╭──

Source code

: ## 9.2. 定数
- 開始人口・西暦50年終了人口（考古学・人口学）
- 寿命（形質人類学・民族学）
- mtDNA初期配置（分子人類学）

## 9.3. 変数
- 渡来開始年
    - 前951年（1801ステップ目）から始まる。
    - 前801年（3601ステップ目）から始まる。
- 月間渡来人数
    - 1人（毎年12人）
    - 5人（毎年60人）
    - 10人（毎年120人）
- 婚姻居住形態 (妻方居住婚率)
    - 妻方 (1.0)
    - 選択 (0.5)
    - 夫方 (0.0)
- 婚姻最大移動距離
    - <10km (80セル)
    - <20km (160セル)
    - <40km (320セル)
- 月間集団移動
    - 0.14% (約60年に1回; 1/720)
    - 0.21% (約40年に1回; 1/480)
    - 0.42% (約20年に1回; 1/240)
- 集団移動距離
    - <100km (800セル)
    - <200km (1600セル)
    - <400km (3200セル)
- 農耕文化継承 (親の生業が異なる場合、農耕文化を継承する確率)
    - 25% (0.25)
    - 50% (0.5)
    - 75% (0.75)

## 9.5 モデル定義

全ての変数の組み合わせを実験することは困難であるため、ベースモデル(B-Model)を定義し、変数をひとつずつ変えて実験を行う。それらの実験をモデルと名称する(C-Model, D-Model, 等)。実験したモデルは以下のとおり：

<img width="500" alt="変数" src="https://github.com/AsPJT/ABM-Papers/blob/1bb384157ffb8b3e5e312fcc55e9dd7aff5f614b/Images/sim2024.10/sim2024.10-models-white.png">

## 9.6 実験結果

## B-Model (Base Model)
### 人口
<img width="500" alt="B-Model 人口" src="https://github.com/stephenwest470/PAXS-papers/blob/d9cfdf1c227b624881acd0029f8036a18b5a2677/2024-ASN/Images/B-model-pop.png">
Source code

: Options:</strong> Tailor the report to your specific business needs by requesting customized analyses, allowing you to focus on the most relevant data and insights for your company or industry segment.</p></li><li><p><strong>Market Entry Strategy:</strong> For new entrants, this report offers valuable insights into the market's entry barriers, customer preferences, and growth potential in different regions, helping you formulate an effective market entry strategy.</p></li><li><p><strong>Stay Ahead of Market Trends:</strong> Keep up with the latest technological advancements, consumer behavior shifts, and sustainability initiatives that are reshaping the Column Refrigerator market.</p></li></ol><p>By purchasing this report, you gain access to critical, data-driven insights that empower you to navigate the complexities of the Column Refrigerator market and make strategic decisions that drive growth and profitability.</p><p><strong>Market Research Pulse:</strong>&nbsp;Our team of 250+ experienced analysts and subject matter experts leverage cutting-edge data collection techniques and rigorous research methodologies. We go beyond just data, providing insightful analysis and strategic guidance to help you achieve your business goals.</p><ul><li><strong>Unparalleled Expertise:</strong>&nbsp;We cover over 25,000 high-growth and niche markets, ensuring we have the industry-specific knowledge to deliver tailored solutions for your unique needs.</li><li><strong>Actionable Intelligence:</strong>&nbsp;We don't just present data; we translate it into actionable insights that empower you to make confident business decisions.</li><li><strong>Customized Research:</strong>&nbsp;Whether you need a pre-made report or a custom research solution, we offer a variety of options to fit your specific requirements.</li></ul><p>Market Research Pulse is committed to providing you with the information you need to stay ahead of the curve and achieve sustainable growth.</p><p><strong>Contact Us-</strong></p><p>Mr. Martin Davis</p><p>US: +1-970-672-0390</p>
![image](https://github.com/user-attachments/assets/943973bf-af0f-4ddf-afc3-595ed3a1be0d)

╰──

List every line above that contains the string "blob", copying each one in full.

<img width="500" alt="変数" src="https://github.com/AsPJT/ABM-Papers/blob/1bb384157ffb8b3e5e312fcc55e9dd7aff5f614b/Images/sim2024.10/sim2024.10-models-white.png">
<img width="500" alt="B-Model 人口" src="https://github.com/stephenwest470/PAXS-papers/blob/d9cfdf1c227b624881acd0029f8036a18b5a2677/2024-ASN/Images/B-model-pop.png">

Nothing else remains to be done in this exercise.